4. Skype with schools. Skype costs you nothing but a bit of your time, and it’s well-appreciated. Once again, you need the email address of the directors to make this work.

 

5. Visit schools producing your plays if they are nearby, or if you happen to be in the area. If your plays are being produced at festivals nearby, try to attend them. Let the teachers know you’re coming. Offer to do playwriting workshops with kids at those schools.

 

6. Attend Thespian festivals and events. Sometimes they will hire you to teach playwriting, but sometimes your publishers will have a booth at these conferences, selling your plays. See if you can go. There’s probably a New Jersey Thespian festival, or a Pennsylvania Thespian Festival you can get to. Let your publishers know you’ll be there so they’ll bring extra copies of your plays. Often there’s an entry or registration fee of some kind–get your publisher to pay for you.

thespianfestival

 

7. Write a crap-ton of plays. Seriously. Volume helps a lot. It especially helps, when you send out your newsletter, to be able to let teachers know of the newest play you’ve got. There’s a linear relationship between the number of plays I’ve published and the number of productions I’ve gotten.

 

8. Look for commissions. Again, once you have repeat customers, they will be amenable to hiring you to write a play for them. This is the best possible scenario, because you’ll publish it afterwards and make money anyway (and, what, you weren’t going to write a play?) – I don’t charge a lot for this–$500 for a one-act, $1,000 for a full-length–it’s a decent deal for them and a great deal for me. It also gives me lots of deadlines to keep going.

 

9. Twitter, Facebook, Instagram: pick one and go with it. The teachers are probably on Facebook; the kids are probably on Instagram or Twitter. Create a social media presence for yourself.  Again, don’t just ask people to give you stuff or buy your plays; you need to be giving of yourself to get things back.

socialmedia

 

10. Become indispensable to your publishers.

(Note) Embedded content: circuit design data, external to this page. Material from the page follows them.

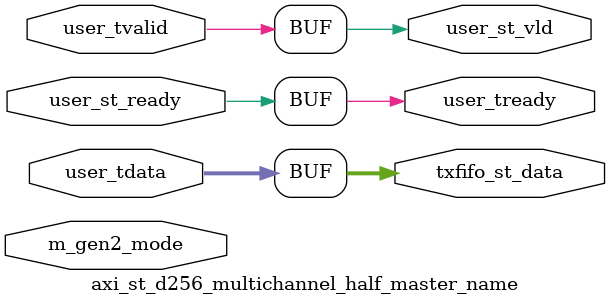
<source format=sv>

module axi_st_d256_multichannel_half_master_name  (

  // st channel
  input  logic [ 511:   0]   user_tdata          ,
  input  logic               user_tvalid         ,
  output logic               user_tready         ,

  // Logic Link Interfaces
  output logic               user_st_vld         ,
  output logic [ 511:   0]   txfifo_st_data      ,
  input  logic               user_st_ready       ,

  input  logic               m_gen2_mode         

);

  // Connect Data

  assign user_st_vld                        = user_tvalid                        ;
  assign user_tready                        = user_st_ready                      ;
  assign txfifo_st_data       [   0 +: 256] = user_tdata           [   0 +: 256] ;
  assign txfifo_st_data       [ 256 +: 256] = user_tdata           [ 256 +: 256] ;

endmodule

</source>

This is hard to do, but you want them to push your work a lot, and the more your plays are produced, the more they’re going to bring you forward. This means, probably, focusing on one publisher at a time. If someone directs one of your plays and loves it, they’re going to go back to that same publisher looking for more of your plays. If they don’t find them there, they’ll pick someone else’s play.  Send your primary publisher your newest play first; once you have a bunch with the same publisher, people will start to see your name more and look for it.

 

Just a note to emphasize the soundness of Don’s methods: as I was writing this, my 20-year-old theater performance daughter walked in and said “Don Zolidis! I know him!” Why? Because she’d done a monologue from High School Musi-pocalypse for a class (Sorry, Don, she didn’t email you; she’s from Niagara University.) Thank you, Don, for this amazing post!



One Comment on “Artists Helping Artists (#AHAinTheater): TEN EXPERT TIPS FOR MARKETING YOUR SCHOOL PLAYS”

  1. 1 Ed Katz said at 10:34 am on May 18th, 2015:

    Thanks for this- good info here!